- [ASSIGNMENT]
Look through the data below for the line with "X310039Y110500D02*Y108098D01*" and the line with "X231047Y81374D02*Y79720D01*", then output those two and all lines in between, exactly as written.

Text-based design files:
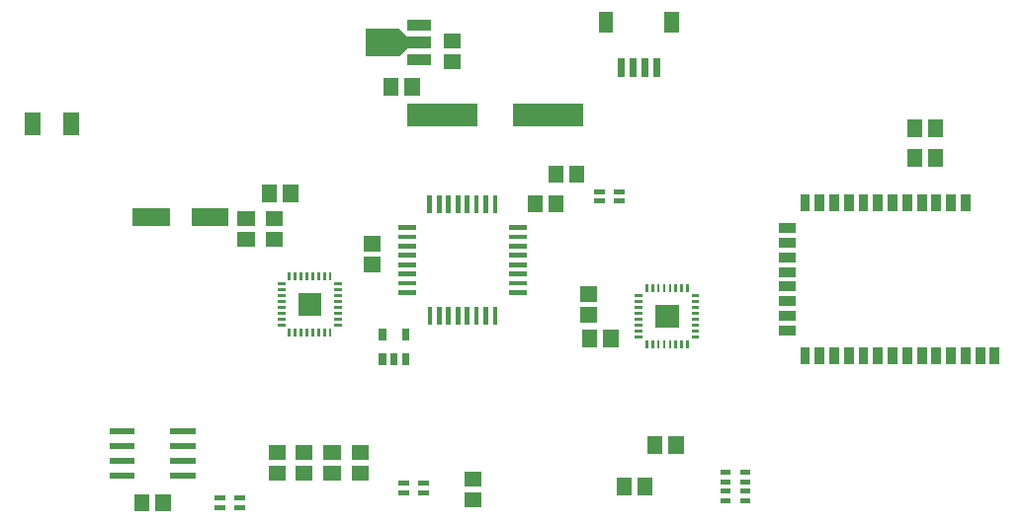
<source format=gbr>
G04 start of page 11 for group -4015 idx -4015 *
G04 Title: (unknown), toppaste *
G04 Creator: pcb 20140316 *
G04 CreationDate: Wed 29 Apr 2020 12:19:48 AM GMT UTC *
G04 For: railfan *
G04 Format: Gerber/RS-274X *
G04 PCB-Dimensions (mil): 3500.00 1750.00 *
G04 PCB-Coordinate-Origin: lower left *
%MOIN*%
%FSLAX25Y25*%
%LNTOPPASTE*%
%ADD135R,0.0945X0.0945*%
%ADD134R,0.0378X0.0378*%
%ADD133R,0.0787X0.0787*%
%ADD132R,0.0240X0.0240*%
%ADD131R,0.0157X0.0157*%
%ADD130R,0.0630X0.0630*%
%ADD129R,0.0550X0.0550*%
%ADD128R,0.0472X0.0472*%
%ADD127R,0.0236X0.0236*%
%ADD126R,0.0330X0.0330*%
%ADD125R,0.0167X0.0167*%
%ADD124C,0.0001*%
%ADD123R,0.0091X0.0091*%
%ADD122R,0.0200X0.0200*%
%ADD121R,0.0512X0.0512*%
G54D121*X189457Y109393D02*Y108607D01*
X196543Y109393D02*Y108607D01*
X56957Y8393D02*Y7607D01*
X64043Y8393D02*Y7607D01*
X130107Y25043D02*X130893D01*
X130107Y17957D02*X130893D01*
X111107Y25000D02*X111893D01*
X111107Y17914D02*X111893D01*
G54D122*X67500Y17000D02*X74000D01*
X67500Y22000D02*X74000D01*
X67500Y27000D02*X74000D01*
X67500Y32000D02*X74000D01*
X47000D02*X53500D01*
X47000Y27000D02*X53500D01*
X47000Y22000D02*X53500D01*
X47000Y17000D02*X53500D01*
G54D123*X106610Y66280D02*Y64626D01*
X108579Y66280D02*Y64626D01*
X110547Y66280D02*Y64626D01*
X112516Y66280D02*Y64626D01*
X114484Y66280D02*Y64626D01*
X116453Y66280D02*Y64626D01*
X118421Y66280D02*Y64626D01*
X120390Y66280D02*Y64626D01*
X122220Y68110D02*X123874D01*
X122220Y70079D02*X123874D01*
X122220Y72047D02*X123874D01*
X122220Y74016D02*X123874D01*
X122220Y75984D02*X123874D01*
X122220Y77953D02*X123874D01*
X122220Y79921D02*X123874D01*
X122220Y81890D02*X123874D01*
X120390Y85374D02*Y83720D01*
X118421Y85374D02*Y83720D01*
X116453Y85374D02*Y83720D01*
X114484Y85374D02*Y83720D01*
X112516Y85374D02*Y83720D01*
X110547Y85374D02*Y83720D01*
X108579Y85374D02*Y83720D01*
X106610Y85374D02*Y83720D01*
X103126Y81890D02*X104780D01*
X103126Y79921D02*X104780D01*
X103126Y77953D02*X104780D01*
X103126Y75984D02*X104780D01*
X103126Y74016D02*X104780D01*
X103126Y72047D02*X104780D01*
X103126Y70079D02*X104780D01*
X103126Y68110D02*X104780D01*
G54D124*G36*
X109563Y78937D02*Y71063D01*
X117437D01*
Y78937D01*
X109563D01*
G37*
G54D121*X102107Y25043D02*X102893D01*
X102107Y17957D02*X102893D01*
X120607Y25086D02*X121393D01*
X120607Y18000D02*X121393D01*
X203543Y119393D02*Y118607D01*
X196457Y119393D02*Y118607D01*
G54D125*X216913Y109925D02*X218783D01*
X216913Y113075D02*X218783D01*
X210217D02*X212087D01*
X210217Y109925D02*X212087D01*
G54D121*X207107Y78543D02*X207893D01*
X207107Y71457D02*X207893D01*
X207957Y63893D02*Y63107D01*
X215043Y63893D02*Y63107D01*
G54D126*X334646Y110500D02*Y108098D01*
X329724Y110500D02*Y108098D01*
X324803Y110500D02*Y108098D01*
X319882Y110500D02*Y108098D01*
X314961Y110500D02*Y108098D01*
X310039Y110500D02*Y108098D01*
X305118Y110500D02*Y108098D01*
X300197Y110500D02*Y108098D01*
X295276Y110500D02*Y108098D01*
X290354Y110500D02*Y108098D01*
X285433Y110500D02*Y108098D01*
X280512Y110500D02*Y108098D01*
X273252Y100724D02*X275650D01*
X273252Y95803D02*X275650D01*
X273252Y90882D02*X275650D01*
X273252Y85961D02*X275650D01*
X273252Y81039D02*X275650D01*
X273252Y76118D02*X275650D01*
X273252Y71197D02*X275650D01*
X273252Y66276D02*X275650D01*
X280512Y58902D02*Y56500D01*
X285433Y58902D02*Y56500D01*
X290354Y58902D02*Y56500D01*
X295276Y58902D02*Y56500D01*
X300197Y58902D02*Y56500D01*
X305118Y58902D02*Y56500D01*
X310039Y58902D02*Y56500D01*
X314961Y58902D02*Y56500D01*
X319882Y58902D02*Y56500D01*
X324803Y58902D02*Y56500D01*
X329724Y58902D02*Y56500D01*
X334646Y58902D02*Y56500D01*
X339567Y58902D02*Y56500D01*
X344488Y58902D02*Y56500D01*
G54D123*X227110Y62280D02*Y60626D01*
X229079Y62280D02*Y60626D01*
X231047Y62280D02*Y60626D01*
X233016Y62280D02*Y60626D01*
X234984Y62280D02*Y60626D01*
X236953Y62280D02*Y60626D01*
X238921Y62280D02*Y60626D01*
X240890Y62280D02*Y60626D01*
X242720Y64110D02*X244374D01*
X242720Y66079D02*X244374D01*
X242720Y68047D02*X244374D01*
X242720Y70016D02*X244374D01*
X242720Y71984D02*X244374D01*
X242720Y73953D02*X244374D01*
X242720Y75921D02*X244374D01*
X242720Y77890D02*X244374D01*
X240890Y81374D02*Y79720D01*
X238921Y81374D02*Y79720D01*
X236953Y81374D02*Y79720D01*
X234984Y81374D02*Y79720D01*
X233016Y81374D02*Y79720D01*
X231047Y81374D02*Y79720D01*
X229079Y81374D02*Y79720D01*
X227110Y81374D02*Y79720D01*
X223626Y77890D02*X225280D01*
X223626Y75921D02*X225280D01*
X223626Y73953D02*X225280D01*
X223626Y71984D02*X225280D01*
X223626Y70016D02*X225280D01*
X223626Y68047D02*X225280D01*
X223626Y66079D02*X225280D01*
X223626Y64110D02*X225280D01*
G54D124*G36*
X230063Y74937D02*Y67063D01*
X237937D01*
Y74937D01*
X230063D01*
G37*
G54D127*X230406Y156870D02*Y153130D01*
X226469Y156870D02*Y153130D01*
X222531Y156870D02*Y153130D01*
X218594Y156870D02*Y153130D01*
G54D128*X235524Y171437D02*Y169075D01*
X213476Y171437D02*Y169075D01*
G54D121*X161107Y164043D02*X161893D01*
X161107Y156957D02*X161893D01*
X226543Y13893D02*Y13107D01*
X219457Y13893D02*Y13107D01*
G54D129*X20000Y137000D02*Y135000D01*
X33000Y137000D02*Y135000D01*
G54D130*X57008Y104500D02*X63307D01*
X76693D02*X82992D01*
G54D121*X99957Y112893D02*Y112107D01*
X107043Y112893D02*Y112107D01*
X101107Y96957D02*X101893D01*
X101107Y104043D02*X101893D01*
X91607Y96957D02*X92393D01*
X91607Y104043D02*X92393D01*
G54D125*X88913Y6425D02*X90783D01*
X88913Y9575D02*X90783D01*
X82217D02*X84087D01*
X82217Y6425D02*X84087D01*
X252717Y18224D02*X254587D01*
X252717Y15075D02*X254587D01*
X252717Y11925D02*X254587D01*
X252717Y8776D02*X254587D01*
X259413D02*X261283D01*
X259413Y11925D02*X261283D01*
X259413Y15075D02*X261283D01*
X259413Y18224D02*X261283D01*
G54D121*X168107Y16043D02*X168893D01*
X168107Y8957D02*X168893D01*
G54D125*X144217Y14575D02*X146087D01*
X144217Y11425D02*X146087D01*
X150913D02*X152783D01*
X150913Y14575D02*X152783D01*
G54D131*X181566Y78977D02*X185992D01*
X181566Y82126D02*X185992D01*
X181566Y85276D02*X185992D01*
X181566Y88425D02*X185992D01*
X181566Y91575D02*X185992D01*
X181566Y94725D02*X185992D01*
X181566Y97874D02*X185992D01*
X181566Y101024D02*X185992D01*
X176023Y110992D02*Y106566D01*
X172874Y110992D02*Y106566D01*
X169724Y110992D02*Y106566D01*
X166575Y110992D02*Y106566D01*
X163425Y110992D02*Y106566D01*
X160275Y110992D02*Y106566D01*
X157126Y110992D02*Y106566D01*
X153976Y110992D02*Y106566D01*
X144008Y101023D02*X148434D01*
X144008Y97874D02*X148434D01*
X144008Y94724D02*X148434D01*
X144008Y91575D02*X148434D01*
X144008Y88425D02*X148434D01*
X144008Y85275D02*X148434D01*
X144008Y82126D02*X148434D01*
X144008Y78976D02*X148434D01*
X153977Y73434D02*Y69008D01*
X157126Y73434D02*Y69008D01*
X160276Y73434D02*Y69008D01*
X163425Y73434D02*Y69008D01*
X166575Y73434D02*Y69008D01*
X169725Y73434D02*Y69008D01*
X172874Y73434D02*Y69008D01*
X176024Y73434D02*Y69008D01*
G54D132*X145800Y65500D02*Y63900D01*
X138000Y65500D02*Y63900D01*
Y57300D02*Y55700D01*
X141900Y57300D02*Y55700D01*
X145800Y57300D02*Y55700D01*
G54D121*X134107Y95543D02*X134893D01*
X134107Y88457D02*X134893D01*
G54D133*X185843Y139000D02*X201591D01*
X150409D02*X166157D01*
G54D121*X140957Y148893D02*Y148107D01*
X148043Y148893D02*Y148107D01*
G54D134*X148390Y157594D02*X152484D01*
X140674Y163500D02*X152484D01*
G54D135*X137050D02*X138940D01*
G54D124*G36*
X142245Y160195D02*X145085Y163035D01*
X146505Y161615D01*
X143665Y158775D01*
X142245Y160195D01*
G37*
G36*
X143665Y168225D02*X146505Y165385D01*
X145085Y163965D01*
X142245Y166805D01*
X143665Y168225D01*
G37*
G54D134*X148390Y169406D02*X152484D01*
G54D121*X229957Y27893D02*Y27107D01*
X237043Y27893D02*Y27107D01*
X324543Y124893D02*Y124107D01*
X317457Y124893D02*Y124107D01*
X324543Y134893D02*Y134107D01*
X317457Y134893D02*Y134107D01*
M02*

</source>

- [EXERCISE RESULT]
X310039Y110500D02*Y108098D01*
X305118Y110500D02*Y108098D01*
X300197Y110500D02*Y108098D01*
X295276Y110500D02*Y108098D01*
X290354Y110500D02*Y108098D01*
X285433Y110500D02*Y108098D01*
X280512Y110500D02*Y108098D01*
X273252Y100724D02*X275650D01*
X273252Y95803D02*X275650D01*
X273252Y90882D02*X275650D01*
X273252Y85961D02*X275650D01*
X273252Y81039D02*X275650D01*
X273252Y76118D02*X275650D01*
X273252Y71197D02*X275650D01*
X273252Y66276D02*X275650D01*
X280512Y58902D02*Y56500D01*
X285433Y58902D02*Y56500D01*
X290354Y58902D02*Y56500D01*
X295276Y58902D02*Y56500D01*
X300197Y58902D02*Y56500D01*
X305118Y58902D02*Y56500D01*
X310039Y58902D02*Y56500D01*
X314961Y58902D02*Y56500D01*
X319882Y58902D02*Y56500D01*
X324803Y58902D02*Y56500D01*
X329724Y58902D02*Y56500D01*
X334646Y58902D02*Y56500D01*
X339567Y58902D02*Y56500D01*
X344488Y58902D02*Y56500D01*
G54D123*X227110Y62280D02*Y60626D01*
X229079Y62280D02*Y60626D01*
X231047Y62280D02*Y60626D01*
X233016Y62280D02*Y60626D01*
X234984Y62280D02*Y60626D01*
X236953Y62280D02*Y60626D01*
X238921Y62280D02*Y60626D01*
X240890Y62280D02*Y60626D01*
X242720Y64110D02*X244374D01*
X242720Y66079D02*X244374D01*
X242720Y68047D02*X244374D01*
X242720Y70016D02*X244374D01*
X242720Y71984D02*X244374D01*
X242720Y73953D02*X244374D01*
X242720Y75921D02*X244374D01*
X242720Y77890D02*X244374D01*
X240890Y81374D02*Y79720D01*
X238921Y81374D02*Y79720D01*
X236953Y81374D02*Y79720D01*
X234984Y81374D02*Y79720D01*
X233016Y81374D02*Y79720D01*
X231047Y81374D02*Y79720D01*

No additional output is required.